Als im 19. Jahrhundert nahezu alle Rüstkammern des österreichischen Zweiges des Hauses Habsburg in Wien vereinigt wurden, entstand eine Sammlung, die heute zu den weltbesten ihrer Art zählt. In ihrer heutigen Anordnung sind es im Wesentlichen drei große Bestände, durch deren Vereinigung diese Sammlung ihren besonderen Charakter erhielt.

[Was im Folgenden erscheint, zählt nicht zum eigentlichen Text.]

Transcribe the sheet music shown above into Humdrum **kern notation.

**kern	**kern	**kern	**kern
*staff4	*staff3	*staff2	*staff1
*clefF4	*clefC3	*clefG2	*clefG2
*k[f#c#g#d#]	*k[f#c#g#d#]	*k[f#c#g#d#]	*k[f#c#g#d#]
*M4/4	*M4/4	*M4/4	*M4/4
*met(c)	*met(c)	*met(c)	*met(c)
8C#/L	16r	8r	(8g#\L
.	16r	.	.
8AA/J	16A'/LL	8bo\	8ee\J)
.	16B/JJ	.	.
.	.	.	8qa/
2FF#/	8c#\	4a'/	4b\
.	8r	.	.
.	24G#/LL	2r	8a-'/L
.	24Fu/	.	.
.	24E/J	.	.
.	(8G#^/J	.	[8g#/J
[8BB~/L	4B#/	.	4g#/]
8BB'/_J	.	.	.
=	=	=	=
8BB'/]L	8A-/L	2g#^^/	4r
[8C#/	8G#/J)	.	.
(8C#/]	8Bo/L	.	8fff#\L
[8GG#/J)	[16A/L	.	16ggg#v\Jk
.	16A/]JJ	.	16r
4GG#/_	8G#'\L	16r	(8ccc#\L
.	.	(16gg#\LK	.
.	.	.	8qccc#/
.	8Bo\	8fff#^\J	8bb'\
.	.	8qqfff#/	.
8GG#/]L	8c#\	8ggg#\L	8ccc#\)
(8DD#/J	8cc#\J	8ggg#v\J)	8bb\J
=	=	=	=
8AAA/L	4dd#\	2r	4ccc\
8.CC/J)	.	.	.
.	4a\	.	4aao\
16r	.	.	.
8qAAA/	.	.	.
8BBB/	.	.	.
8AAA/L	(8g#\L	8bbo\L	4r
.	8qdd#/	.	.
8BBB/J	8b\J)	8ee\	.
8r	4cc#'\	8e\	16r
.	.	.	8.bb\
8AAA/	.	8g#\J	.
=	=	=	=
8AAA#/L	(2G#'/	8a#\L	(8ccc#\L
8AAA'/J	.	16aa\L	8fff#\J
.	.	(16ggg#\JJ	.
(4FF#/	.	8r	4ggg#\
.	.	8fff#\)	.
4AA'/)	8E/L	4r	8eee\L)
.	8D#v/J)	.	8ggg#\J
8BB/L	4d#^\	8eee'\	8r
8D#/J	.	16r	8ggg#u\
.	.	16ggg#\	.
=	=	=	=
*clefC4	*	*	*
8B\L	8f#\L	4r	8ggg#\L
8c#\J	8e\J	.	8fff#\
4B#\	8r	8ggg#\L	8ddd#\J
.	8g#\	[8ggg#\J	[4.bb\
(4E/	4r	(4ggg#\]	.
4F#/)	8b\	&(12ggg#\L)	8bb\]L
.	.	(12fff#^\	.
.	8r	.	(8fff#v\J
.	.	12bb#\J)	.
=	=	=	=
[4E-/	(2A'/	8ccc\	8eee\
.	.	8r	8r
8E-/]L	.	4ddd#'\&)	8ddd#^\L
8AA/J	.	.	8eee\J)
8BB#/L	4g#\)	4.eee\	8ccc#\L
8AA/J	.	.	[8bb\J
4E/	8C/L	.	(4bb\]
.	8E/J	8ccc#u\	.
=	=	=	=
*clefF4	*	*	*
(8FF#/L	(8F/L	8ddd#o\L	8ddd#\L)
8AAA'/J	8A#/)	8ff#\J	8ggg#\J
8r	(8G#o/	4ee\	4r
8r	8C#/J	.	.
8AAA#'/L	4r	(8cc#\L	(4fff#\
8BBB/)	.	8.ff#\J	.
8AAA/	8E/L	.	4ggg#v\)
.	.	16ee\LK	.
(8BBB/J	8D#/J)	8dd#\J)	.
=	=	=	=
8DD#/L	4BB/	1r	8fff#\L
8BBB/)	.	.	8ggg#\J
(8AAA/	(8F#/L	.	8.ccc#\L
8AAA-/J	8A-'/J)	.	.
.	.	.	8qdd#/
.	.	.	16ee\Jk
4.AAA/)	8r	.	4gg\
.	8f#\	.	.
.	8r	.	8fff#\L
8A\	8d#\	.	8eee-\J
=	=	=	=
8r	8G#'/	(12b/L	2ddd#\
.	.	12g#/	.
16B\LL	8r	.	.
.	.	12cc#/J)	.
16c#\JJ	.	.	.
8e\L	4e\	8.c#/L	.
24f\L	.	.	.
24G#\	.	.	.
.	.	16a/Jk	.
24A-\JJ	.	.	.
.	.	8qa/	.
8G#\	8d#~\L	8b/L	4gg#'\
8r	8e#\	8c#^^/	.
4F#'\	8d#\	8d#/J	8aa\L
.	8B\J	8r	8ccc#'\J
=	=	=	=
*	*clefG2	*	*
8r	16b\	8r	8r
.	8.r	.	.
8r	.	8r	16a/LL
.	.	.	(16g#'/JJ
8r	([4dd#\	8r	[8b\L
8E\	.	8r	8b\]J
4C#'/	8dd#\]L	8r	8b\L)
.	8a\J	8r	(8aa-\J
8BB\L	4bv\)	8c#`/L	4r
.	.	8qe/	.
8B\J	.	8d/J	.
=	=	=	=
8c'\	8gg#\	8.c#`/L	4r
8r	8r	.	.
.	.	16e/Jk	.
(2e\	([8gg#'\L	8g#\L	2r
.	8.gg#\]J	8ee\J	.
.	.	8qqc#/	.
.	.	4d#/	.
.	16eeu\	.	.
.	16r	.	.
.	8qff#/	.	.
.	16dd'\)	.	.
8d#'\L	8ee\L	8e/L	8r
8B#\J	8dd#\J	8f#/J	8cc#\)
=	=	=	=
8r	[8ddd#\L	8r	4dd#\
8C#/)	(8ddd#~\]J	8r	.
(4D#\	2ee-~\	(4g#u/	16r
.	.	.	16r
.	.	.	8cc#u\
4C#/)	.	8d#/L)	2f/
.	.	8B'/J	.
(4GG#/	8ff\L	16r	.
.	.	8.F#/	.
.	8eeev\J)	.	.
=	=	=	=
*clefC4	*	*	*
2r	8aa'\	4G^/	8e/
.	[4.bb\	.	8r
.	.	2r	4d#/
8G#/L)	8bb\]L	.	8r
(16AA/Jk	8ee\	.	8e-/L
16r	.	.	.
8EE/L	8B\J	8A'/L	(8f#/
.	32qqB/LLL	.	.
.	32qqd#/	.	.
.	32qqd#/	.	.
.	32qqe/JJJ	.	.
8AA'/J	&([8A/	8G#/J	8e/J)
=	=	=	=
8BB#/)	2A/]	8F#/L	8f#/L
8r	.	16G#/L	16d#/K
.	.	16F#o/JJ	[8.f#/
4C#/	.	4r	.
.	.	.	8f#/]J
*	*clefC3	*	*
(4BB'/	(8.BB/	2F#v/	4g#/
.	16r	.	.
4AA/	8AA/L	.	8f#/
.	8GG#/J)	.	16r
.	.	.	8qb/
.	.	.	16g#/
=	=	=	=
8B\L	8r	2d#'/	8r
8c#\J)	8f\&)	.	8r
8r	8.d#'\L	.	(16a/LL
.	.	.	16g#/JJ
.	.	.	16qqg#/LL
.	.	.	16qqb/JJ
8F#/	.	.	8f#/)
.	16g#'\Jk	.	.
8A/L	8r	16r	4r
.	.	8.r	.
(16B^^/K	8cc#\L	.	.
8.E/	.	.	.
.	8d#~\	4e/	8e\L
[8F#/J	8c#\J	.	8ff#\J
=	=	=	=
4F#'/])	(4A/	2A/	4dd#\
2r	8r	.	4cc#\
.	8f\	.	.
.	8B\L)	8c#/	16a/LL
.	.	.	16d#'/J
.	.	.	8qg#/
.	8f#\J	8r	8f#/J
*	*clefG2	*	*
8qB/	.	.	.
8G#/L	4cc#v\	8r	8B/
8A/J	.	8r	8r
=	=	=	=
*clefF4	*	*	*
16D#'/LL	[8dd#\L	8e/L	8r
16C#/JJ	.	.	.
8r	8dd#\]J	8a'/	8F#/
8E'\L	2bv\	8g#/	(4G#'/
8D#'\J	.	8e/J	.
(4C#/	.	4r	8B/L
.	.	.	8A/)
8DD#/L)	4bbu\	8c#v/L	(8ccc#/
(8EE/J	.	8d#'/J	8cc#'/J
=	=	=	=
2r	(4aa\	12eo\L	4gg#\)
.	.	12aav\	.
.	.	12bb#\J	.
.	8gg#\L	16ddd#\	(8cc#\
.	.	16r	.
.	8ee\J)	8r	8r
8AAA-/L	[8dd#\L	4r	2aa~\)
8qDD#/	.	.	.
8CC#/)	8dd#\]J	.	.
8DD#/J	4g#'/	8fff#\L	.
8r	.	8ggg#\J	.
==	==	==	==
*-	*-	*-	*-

Den Grundstock bildete die kaiserliche Leibrüstkammer, in der, seit 1436 dokumentiert, die Ausrüstungsgegenstände, in der Hauptsache Harnische und Prunkwaffen des Herrschergeschlechtes und seines Gefolges, verwahrt wurden. Im Frühbarock verlor der Harnisch auch als Standessymbol gänzlich seine Bedeutung, denn im „modernen“ Staat war es nicht mehr nötig, mit einer Rüstung ritterliche Tugenden oder körperliche Leistungskraft darzustellen. In der Folge wurden die Objekte der kaiserlichen Leibrüstkammer zu Museumsgegenständen und schließlich in einer barocken Ruhmeshalle der österreichisch-habsburgischen Geschichte zusammen mit militärischen Gebrauchswaffen präsentiert.
Ab dem Barock wurden alle künstlerischen Fähigkeiten für die dekorative beziehungsweise technische Ausgestaltung der Jagd- und Sportwaffen sowie für modische Accessoires wie etwa den Hofdegen verwendet. Diese Objekte zählen zu dem zweiten großen Sammlungsbestand, der „Hofgewehr- oder Hofjagdkammer“, die unter Kaiser Ferdinand II. (1578/1619–1637) angelegt wurde; darin ist jede Epoche bis zum Ende der Monarchie 1918 mit den jeweils qualitätvollsten Werken vertreten.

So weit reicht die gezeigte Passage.